Question: Given a one-hot random vector (a vector with one entry taking one and the rest taking zeros) $B\in\{0,1\}^L$ that follows the Categorical distribution with probability $\pi\in\mathbb{R}^L$, what is the formula for its covariance matrix $\text{Cov}[B]$?
Attempt: I started with $\mathbb{E}[B]=\pi$ and $\text{Cov}[B]=\mathbb{E}[BB^\top]-\pi\pi^\top$. Then I got stuck since I don't know how to evaluate $\mathbb{E}[BB^\top]$...
Potentially useful hint: I saw a note that presented the bounds on the multiplication of independent random one-hot vectors but gave no specific formula.

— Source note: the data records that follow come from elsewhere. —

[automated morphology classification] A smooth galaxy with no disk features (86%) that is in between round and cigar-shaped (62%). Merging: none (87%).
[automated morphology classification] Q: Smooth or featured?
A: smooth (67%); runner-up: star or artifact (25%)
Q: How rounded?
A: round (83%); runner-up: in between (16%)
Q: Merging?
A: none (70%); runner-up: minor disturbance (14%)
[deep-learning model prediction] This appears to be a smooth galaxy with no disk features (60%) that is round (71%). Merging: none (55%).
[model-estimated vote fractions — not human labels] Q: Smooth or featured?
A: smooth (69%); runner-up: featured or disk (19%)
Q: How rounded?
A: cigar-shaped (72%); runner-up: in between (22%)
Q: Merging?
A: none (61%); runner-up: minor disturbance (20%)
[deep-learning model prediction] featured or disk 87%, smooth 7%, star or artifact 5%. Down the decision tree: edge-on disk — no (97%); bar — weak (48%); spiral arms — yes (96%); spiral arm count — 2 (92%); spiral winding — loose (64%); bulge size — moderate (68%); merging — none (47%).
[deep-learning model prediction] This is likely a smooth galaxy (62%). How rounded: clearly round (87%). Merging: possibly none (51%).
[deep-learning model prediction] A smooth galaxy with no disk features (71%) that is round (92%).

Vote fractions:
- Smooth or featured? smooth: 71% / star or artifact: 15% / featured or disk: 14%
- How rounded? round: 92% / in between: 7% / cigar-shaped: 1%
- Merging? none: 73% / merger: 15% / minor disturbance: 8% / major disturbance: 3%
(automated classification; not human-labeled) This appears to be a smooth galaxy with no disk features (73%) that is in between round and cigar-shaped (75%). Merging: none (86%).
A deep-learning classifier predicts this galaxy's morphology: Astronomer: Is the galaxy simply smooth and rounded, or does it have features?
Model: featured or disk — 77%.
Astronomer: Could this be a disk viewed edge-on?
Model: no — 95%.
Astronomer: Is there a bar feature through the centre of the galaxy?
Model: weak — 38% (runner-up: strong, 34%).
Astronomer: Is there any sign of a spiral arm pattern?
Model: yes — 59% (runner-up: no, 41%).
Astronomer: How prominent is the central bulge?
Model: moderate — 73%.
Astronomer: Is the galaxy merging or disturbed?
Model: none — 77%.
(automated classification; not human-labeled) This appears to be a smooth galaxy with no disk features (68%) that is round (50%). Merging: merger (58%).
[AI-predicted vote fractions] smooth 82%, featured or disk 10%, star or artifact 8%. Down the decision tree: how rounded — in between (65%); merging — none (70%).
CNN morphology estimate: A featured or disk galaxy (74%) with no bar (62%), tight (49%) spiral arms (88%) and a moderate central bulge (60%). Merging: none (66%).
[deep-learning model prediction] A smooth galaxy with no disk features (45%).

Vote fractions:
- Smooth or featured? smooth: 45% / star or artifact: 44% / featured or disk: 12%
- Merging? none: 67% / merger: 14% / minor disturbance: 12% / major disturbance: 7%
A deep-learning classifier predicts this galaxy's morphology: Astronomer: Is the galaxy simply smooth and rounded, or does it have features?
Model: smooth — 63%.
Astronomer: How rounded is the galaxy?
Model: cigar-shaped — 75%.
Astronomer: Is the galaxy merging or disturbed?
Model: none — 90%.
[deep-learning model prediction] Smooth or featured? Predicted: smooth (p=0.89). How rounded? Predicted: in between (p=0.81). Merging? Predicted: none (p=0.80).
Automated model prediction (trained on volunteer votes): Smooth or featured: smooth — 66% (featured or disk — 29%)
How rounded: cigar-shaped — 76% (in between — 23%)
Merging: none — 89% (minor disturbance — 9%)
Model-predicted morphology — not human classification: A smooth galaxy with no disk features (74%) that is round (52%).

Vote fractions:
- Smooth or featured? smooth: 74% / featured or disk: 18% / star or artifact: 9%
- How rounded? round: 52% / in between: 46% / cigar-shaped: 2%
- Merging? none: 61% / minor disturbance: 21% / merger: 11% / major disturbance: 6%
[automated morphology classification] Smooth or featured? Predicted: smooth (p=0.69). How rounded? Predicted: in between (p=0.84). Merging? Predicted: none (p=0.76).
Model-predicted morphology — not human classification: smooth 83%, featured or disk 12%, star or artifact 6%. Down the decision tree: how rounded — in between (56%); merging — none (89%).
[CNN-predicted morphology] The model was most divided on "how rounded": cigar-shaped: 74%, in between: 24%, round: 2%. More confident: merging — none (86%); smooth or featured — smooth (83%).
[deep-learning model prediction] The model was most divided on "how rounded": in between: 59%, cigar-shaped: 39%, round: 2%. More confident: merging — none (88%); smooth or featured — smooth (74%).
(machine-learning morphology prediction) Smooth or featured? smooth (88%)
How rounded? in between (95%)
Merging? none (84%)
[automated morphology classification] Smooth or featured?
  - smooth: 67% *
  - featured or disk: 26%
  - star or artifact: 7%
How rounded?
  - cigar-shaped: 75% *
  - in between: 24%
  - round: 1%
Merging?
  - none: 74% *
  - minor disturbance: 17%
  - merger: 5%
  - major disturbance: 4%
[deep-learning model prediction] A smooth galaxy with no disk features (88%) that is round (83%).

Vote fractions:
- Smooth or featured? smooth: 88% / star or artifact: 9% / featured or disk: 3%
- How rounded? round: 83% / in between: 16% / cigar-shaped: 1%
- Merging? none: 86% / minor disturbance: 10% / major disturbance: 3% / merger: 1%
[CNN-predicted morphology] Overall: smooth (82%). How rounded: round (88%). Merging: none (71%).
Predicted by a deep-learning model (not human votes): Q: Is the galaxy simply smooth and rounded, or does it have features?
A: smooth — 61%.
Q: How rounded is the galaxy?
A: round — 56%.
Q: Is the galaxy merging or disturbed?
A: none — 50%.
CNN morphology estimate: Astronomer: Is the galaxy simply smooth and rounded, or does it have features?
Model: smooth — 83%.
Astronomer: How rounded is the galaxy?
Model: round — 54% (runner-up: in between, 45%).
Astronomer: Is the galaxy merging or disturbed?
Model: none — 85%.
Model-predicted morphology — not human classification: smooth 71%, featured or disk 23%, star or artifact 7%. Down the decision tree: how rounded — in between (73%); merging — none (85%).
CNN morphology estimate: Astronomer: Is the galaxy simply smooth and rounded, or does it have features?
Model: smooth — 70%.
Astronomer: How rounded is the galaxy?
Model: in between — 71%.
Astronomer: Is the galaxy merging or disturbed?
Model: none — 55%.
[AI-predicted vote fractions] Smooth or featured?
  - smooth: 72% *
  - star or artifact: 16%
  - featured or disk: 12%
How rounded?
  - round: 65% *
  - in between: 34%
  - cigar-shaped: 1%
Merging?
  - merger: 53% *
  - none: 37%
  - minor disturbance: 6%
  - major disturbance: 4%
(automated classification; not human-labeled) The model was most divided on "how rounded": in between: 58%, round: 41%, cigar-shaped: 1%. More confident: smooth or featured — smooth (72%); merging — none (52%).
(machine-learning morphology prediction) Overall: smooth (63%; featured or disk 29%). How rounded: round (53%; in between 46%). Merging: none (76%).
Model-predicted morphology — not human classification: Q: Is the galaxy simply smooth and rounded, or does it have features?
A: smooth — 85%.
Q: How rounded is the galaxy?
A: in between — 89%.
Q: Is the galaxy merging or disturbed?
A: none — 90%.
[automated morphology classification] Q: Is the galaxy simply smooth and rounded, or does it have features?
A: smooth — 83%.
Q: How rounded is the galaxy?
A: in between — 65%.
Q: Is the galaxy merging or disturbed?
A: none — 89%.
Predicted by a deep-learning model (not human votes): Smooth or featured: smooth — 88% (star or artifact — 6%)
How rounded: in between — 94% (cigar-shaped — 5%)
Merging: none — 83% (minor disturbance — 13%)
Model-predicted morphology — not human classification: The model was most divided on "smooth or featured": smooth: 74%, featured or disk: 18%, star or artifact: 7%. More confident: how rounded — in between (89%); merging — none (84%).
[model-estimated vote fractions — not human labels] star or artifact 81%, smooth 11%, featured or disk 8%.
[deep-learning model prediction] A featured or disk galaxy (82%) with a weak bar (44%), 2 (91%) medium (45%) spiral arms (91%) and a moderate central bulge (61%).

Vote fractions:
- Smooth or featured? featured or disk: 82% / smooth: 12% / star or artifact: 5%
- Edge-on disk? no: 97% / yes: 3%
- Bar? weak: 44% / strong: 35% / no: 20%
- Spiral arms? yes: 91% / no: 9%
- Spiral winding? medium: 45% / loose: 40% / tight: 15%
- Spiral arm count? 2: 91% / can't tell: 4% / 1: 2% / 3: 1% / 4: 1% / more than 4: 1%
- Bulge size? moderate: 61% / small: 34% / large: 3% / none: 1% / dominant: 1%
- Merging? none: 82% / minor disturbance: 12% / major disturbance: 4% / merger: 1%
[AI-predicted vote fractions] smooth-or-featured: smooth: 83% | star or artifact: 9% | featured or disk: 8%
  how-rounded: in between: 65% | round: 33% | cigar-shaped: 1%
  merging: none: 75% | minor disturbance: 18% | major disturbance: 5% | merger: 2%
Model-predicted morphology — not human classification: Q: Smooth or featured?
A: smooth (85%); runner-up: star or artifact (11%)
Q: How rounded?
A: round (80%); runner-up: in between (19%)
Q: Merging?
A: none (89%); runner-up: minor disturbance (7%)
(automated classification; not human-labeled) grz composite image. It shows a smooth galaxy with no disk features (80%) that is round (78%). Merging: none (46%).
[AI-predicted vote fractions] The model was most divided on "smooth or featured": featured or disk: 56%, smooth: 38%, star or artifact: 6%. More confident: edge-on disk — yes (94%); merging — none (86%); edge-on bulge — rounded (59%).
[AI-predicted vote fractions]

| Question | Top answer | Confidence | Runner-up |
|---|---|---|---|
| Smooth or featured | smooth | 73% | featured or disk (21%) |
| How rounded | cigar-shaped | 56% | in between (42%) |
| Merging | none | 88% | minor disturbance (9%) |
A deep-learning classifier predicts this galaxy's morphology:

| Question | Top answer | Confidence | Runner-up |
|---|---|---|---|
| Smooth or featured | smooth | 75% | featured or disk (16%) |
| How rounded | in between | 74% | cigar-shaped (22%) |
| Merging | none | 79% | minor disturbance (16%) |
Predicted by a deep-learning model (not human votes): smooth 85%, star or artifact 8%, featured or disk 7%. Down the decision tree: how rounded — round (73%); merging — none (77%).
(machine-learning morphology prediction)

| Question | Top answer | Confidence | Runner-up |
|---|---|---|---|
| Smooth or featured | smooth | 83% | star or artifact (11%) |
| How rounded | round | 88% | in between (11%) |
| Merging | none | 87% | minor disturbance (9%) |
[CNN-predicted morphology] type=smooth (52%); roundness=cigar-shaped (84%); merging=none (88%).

I was wondering if my question (which is significantly simpler) has an explicit formula instead of bounds. Thanks.
I believe the answer should be $\text{Cov}[B]=\text{diag}(\pi)-\pi\pi^\top$. This can be gotten by evaluating $\mathbb{E}[BB^\top]$ element by element. We have $$ \mathbb{E}[BB^\top] =\mathbb{E} \begin{bmatrix} B_1B_1 & \dots & B_1B_L \\ \vdots & & \vdots \\ B_LB_1 & \dots & B_LB_L \end{bmatrix} =\text{diag}(\pi), $$ where the final equality holds true because for $l,l'\in\{1,\dots,L\}$ such that $l\neq l'$, we have $$ \mathbb{E}[B_lB_l']=0, $$ since $B_lB_l'=0$ due to the definition of the one-hot vector, and $$ \mathbb{E}[B_lB_l]=\mathbb{P}[B_lB_l=1]=\pi_l, $$ since $B_lB_l\in\{0,1\}$.